D.J. Williams spent the majority of his time at the podium focusing on the positive things that have happened in his life since those dark days, and how the people that helped him along the way shaped him into the man he’s become today. He said he was grateful to have a bright future as opposed to what he thought would be the alternative.

“I would never have imagined that I’m here,” said D.J. Williams. “I never would’ve imagined that I could buy my mom a house. Things like that are unbelievable because of where I was. I wouldn’t even say that my dreams came true because they weren’t even dreams. I can’t even remember having aspirations or dreams of doing so many good things.

“I believe that everybody has a purpose in life, and fear can sometimes get in the way of those dreams, and that’s not what we want to happen to these children. We don’t want their fear to become bigger than their dreams.”

• Seattle Seahawks Super Bowl champion Clinton McDonald stopped by Jacksonville High School in March to encourage the 11th graders to do their best on the literacy proficiency exam and make the most of their educational opportunities.

McDonald is a 2005 Jacksonville High graduate who went to the University of Memphis. He was a defensive tackle for the Seahawks and now plays for the Tampa Bay Buccaneers.

He reflected on being in class at Jacksonville with the students. “I was in the same shoes you all are in with testing, getting into the next grade.

“It’s an important time in your 11th grade year. You need to take these tests seriously.

“Not only does it affect the school, it affects you as well,” McDonald said.

McDonald said he didn’t take tests seriously when he was in high school, and it affected him later with college. He missed two tests, and he could not get all of his scholarship money guaranteed until he made up those tests.

McDonald wondered, if he didn’t take those tests, where he would be. “Everybody in here can read and can write. Go ahead and take advantage of every step on the test. We all thought these tests do not amount to anything, but how many of you all want to go to college or the military,” McDonald asked.

Several students raised their hands. McDonald asked what the plans were for those who don’t want to go to college or the military. A student said he was going to roam the streets, selling dope.

“That the dumbest answer I ever heard,” McDonald said.

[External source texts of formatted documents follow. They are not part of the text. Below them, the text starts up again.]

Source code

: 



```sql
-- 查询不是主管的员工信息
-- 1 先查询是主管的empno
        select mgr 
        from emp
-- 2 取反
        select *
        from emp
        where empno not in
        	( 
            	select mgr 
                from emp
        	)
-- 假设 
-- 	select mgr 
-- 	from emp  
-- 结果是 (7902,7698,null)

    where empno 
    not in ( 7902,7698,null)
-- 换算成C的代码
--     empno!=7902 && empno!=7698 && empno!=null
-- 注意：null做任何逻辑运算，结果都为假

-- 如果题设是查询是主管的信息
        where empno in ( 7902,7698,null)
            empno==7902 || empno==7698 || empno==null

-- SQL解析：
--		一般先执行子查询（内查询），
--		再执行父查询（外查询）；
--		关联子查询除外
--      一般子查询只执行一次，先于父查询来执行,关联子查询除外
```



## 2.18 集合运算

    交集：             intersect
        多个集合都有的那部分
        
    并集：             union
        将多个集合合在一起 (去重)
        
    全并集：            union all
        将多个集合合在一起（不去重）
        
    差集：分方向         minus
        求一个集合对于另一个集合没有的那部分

“You all have the opportunity to further yourselves in the world, and put your stamp on the United States, or for those in the military, all over the world. Regardless of what you want to do in life, you are going to take tests.

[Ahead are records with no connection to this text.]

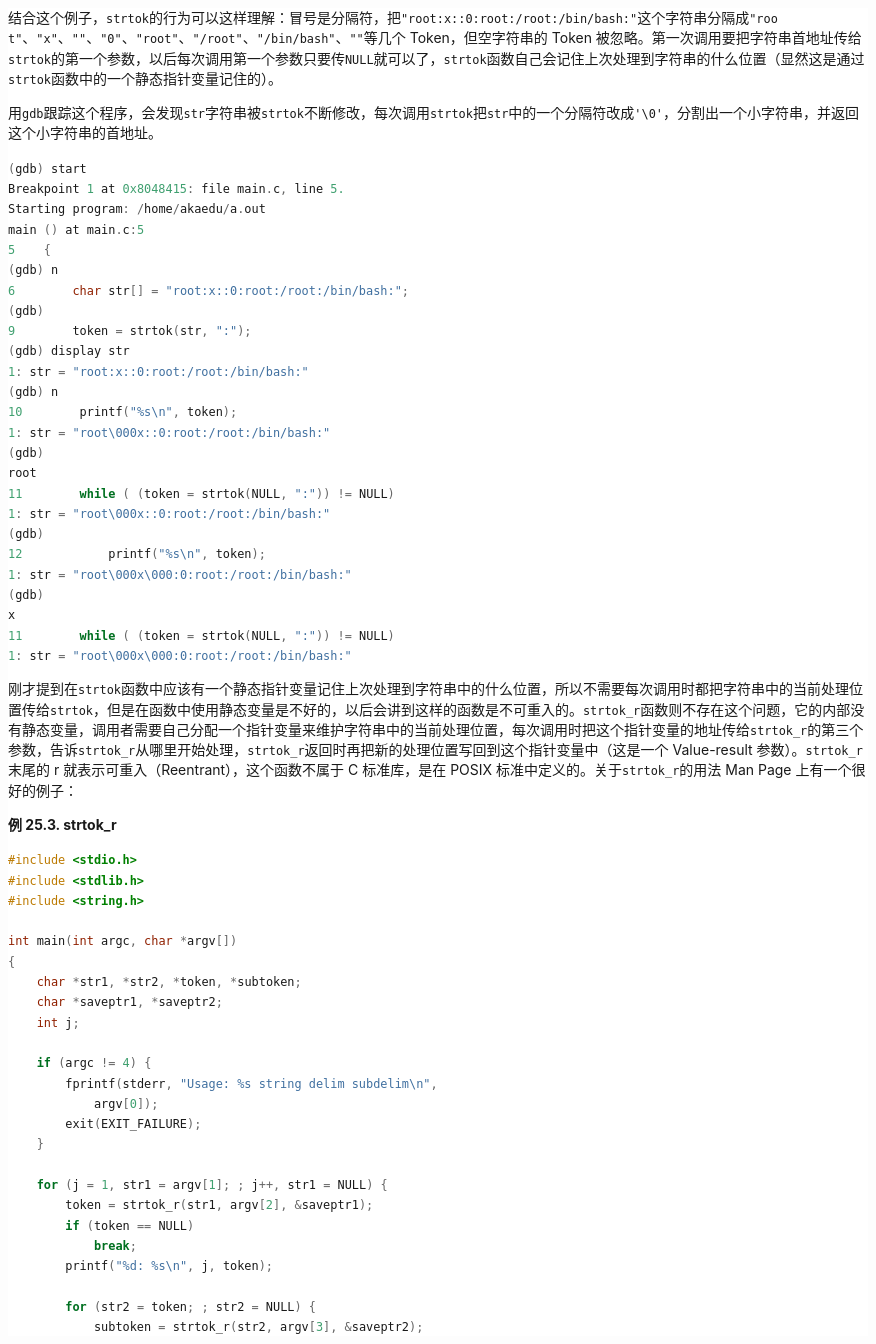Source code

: 结合这个例子，`strtok`的行为可以这样理解：冒号是分隔符，把`"root:x::0:root:/root:/bin/bash:"`这个字符串分隔成`"root"`、`"x"`、`""`、`"0"`、`"root"`、`"/root"`、`"/bin/bash"`、`""`等几个 Token，但空字符串的 Token 被忽略。第一次调用要把字符串首地址传给`strtok`的第一个参数，以后每次调用第一个参数只要传`NULL`就可以了，`strtok`函数自己会记住上次处理到字符串的什么位置（显然这是通过`strtok`函数中的一个静态指针变量记住的）。

用`gdb`跟踪这个程序，会发现`str`字符串被`strtok`不断修改，每次调用`strtok`把`str`中的一个分隔符改成`'\0'`，分割出一个小字符串，并返回这个小字符串的首地址。

```cpp
(gdb) start
Breakpoint 1 at 0x8048415: file main.c, line 5.
Starting program: /home/akaedu/a.out 
main () at main.c:5
5    {
(gdb) n
6        char str[] = "root:x::0:root:/root:/bin/bash:";
(gdb) 
9        token = strtok(str, ":");
(gdb) display str
1: str = "root:x::0:root:/root:/bin/bash:"
(gdb) n
10        printf("%s\n", token);
1: str = "root\000x::0:root:/root:/bin/bash:"
(gdb) 
root
11        while ( (token = strtok(NULL, ":")) != NULL)
1: str = "root\000x::0:root:/root:/bin/bash:"
(gdb) 
12            printf("%s\n", token);
1: str = "root\000x\000:0:root:/root:/bin/bash:"
(gdb) 
x
11        while ( (token = strtok(NULL, ":")) != NULL)
1: str = "root\000x\000:0:root:/root:/bin/bash:" 
```

刚才提到在`strtok`函数中应该有一个静态指针变量记住上次处理到字符串中的什么位置，所以不需要每次调用时都把字符串中的当前处理位置传给`strtok`，但是在函数中使用静态变量是不好的，以后会讲到这样的函数是不可重入的。`strtok_r`函数则不存在这个问题，它的内部没有静态变量，调用者需要自己分配一个指针变量来维护字符串中的当前处理位置，每次调用时把这个指针变量的地址传给`strtok_r`的第三个参数，告诉`strtok_r`从哪里开始处理，`strtok_r`返回时再把新的处理位置写回到这个指针变量中（这是一个 Value-result 参数）。`strtok_r`末尾的 r 就表示可重入（Reentrant），这个函数不属于 C 标准库，是在 POSIX 标准中定义的。关于`strtok_r`的用法 Man Page 上有一个很好的例子：

**例 25.3\. strtok_r**

```cpp
#include <stdio.h>
#include <stdlib.h>
#include <string.h>

int main(int argc, char *argv[])
{
    char *str1, *str2, *token, *subtoken;
    char *saveptr1, *saveptr2;
    int j;

    if (argc != 4) {
        fprintf(stderr, "Usage: %s string delim subdelim\n",
            argv[0]);
        exit(EXIT_FAILURE);
    }

    for (j = 1, str1 = argv[1]; ; j++, str1 = NULL) {
        token = strtok_r(str1, argv[2], &saveptr1);
        if (token == NULL)
            break;
        printf("%d: %s\n", j, token);

        for (str2 = token; ; str2 = NULL) {
            subtoken = strtok_r(str2, argv[3], &saveptr2);
```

“You all think I play football, went to the Super Bowl, that I don’t know about that life. I was once ya’ll. I was running around on Somar Street, New Town and Sunnyside. It ain’t nothing new, guys. (You think) it is funny because it’s “Jacksonville Hood”. Well, guess what, everywhere you go has a hood. What does that mean? Either you are going to change your environment or you’re going to let your environment become you,” McDonald continued.

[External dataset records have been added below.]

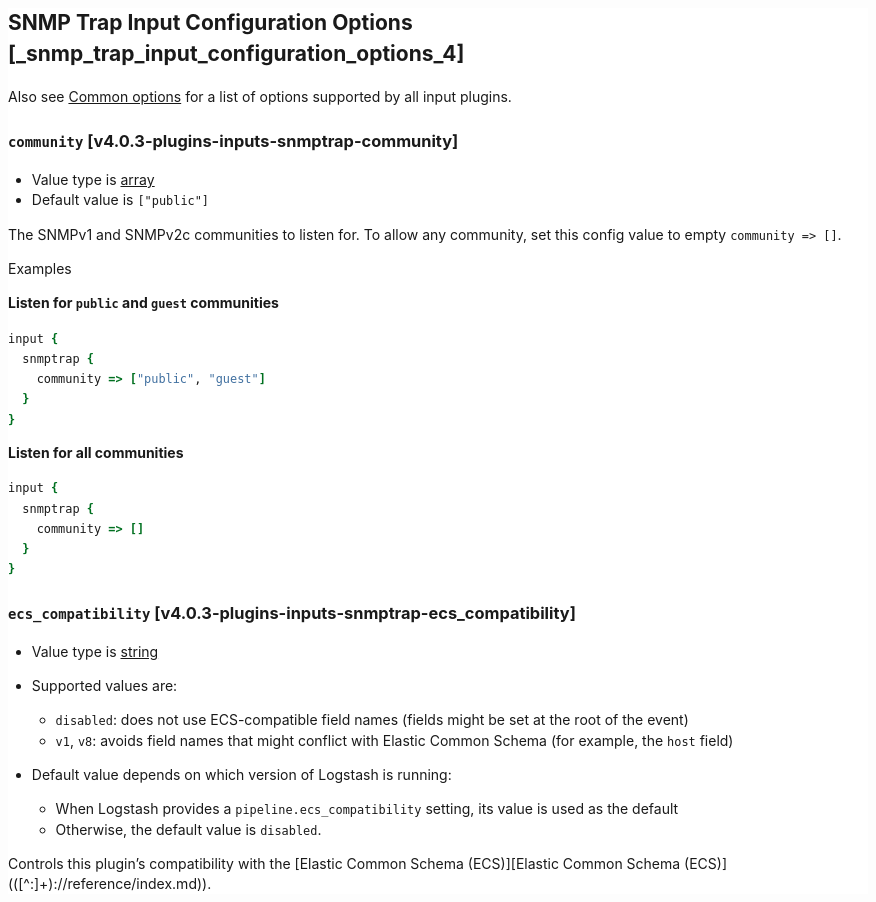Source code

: 
## SNMP Trap Input Configuration Options [_snmp_trap_input_configuration_options_4]

Also see [Common options](v4-0-3-plugins-inputs-snmptrap.md#v4.0.3-plugins-inputs-snmptrap-common-options) for a list of options supported by all input plugins.

### `community` [v4.0.3-plugins-inputs-snmptrap-community]

* Value type is [array](logstash://reference/configuration-file-structure.md#array)
* Default value is `["public"]`

The SNMPv1 and SNMPv2c communities to listen for. To allow any community, set this config value to empty `community => []`.

Examples

**Listen for `public` and `guest` communities**

```ruby
input {
  snmptrap {
    community => ["public", "guest"]
  }
}
```

**Listen for all communities**

```ruby
input {
  snmptrap {
    community => []
  }
}
```


### `ecs_compatibility` [v4.0.3-plugins-inputs-snmptrap-ecs_compatibility]

* Value type is [string](logstash://reference/configuration-file-structure.md#string)
* Supported values are:

    * `disabled`: does not use ECS-compatible field names (fields might be set at the root of the event)
    * `v1`, `v8`: avoids field names that might conflict with Elastic Common Schema (for example, the `host` field)

* Default value depends on which version of Logstash is running:

    * When Logstash provides a `pipeline.ecs_compatibility` setting, its value is used as the default
    * Otherwise, the default value is `disabled`.


Controls this plugin’s compatibility with the [Elastic Common Schema (ECS)][Elastic Common Schema (ECS)\]\(([^:]+)://reference/index.md)).
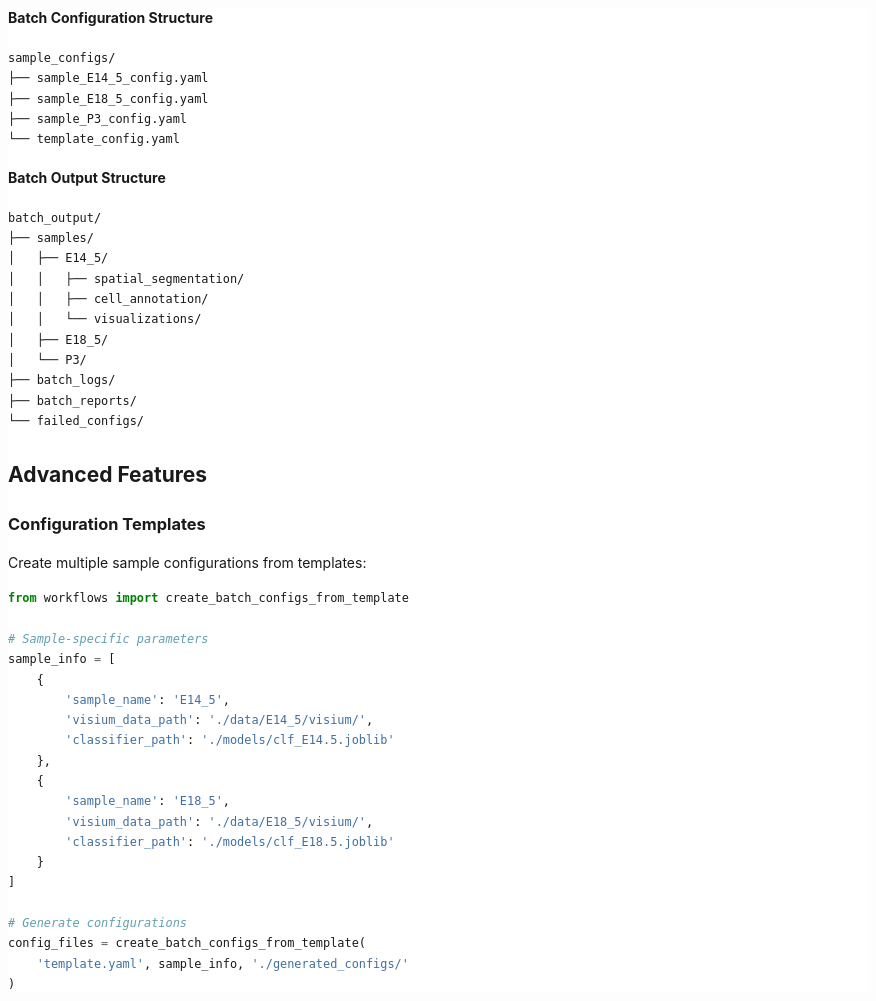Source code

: #### Batch Configuration Structure

```
sample_configs/
├── sample_E14_5_config.yaml
├── sample_E18_5_config.yaml
├── sample_P3_config.yaml
└── template_config.yaml
```

#### Batch Output Structure

```
batch_output/
├── samples/
│   ├── E14_5/
│   │   ├── spatial_segmentation/
│   │   ├── cell_annotation/
│   │   └── visualizations/
│   ├── E18_5/
│   └── P3/
├── batch_logs/
├── batch_reports/
└── failed_configs/
```

## Advanced Features

### Configuration Templates

Create multiple sample configurations from templates:

```python
from workflows import create_batch_configs_from_template

# Sample-specific parameters
sample_info = [
    {
        'sample_name': 'E14_5',
        'visium_data_path': './data/E14_5/visium/',
        'classifier_path': './models/clf_E14.5.joblib'
    },
    {
        'sample_name': 'E18_5', 
        'visium_data_path': './data/E18_5/visium/',
        'classifier_path': './models/clf_E18.5.joblib'
    }
]

# Generate configurations
config_files = create_batch_configs_from_template(
    'template.yaml', sample_info, './generated_configs/'
)
```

He said it’s beneficial for students to take advantage of the opportunities presented to them.

“Even though it might be boring, even though it seems like (you) don’t want to do this, it’s necessary. How does a guy go from college football to NFL football? From the hard work and blessings God gave him. If you don’t want to work, you will not reap the reward. Your work right now is taking these tests. Your job is to go out here and study. Do your job, make good grades and make good marks on the test.

“I was one of those kids who made mediocre grades. I could have made better grades, but, at the same time, I didn’t care enough to make better grades. Looking back on it, God has blessed me to be where I’m at now. At the same time, everybody is not as fortunate to do what I do. Everybody is not going to be a LeBron James, a Michael Jordan, a Deion Sanders or a quarterback in the NFL.

“You can be the best God allows you to be by taking advantage of the opportunities you have,” McDonald explained.